Londra'nın kültürel nabzını tutan Tate Modern, bu bahar sınırları yerle bir eden önemli bir figürü Leigh Bowery! sergisiyle sahnesine taşıyor. Çünkü kendisi moda, performans sanatı ve gece kulübü kültürü kesişiminde hayal edilen bir devrimin tam merkezinde duruyor. Sergi, bir retrospektifin yanı sıra Bowery'nin mirasına ve onun kendini baştan yaratma yetisine bir övgü niteliğinde.
Fotoğraf: Baillie Walsh, "Generations of Love" müzik videosundan bir kare, 1990 © Baillie Walsh, Black Dog Films'in izniyle.

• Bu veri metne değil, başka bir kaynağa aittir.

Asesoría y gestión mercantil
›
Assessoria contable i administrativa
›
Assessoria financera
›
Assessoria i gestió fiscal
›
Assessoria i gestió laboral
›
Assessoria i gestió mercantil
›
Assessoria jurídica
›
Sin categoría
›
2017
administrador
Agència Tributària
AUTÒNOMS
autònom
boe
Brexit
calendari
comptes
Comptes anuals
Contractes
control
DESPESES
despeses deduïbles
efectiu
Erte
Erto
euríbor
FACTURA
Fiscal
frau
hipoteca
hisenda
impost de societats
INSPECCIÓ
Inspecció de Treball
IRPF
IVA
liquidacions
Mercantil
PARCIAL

1980'lerde Londra gece hayatının unutulmaz figürlerinden biri olan Bowery, sadece performanslarıyla değil, aynı zamanda tasarladığı çarpıcı kostümler ve sahne üzerindeki etkileyici varlığıyla da kültürel bir sembol haline geldi. Michael Clark'ın dans prodüksiyonlarında yaptığı kostümler, Lucian Freud'un tuvallerinde bir sanat eserine dönüşen bedeni ve Taboo kulübündeki duruşuyla Bowery, sınırları zorlamaktan hiç çekinmedi. Leigh Bowery sergisi ise, 27 Şubat - 31 Ağustos 2025 tarihleri arasında Tate Modern'de izleyiciyi geleneksel sanat algılarının dışına çıkmaya davet ediyor. Avustralya'dan Londra'ya uzanan yolculuğu boyunca kendini bir sanat nesnesi olarak yeniden yaratan Bowery'nin en dikkat çekici işleri bu sergide bir araya geliyor.Fotoğraf:
1988'de gerçekleştirdiği "ayna" performansı, sanat ve izleyici arasındaki ilişkiye dair radikal bir deney sunarken; Jeffrey Hinton'ın müzik ve video enstalasyonu toplumun bakışını yönlendirme biçimi üzerine düşündüren bir amaçla yerini alıyor. Böylece, tüm bunlar Taboo kulübünün kaotik ve özgürleştirici ruhunu, dönemin anarşik halini tekrar yaşatıyor. Kısacası bedenini bir sanat nesnesi olarak kullanan radikal figür Leigh Bowery; abartılı kostümleri, büyüleyici makyajları ve gösterişli performanslarıyla her daim şaşırtıcıydı. Şimdiyse Scarlett Cannon'dan Boy George'a, Nicola Rainbird'den Mr. Pearl'e kadar uzanan geniş çevresi, bu sergide ona eşlik ediyor.